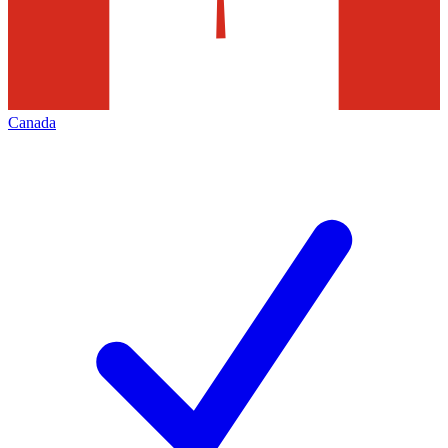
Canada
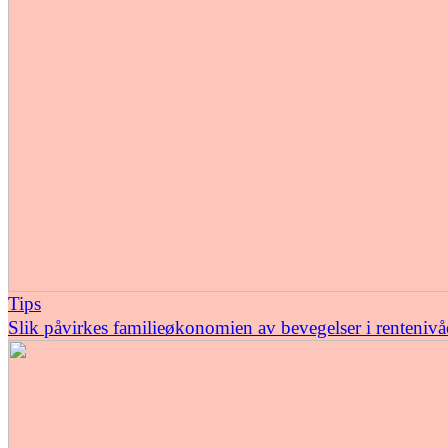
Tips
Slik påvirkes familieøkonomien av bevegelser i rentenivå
...
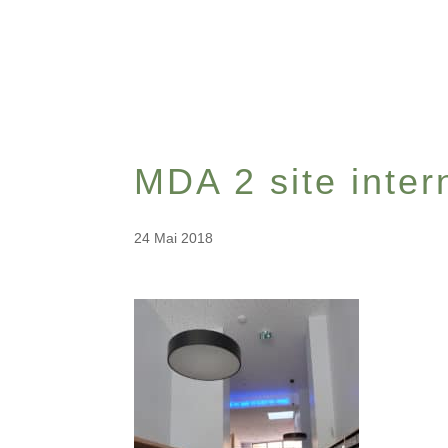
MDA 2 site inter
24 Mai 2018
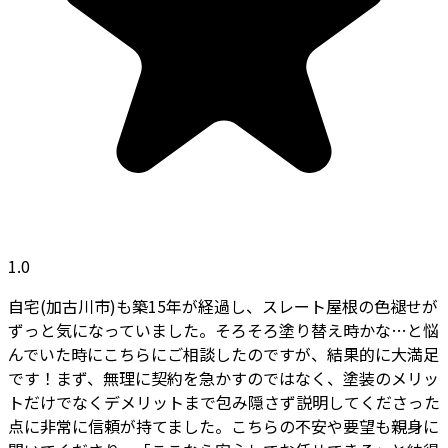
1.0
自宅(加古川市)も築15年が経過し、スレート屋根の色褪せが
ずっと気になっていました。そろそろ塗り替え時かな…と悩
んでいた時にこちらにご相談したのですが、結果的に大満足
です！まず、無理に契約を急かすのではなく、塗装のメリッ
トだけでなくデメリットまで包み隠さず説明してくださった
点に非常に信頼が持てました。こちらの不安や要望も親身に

▶ **WHAT NEEDS TO BE DONE**
Return exactly the part of the listing above that opens with the line containing "MDA 2 site inter" and closes with the line containing "点に非常に信頼が持てました。こちらの不安や要望も親身に". Pictures stay out.

▶ **FINISHED EXERCISE**
MDA 2 site inter
24 Mai 2018
1.0
自宅(加古川市)も築15年が経過し、スレート屋根の色褪せが
ずっと気になっていました。そろそろ塗り替え時かな…と悩
んでいた時にこちらにご相談したのですが、結果的に大満足
です！まず、無理に契約を急かすのではなく、塗装のメリッ
トだけでなくデメリットまで包み隠さず説明してくださった
点に非常に信頼が持てました。こちらの不安や要望も親身に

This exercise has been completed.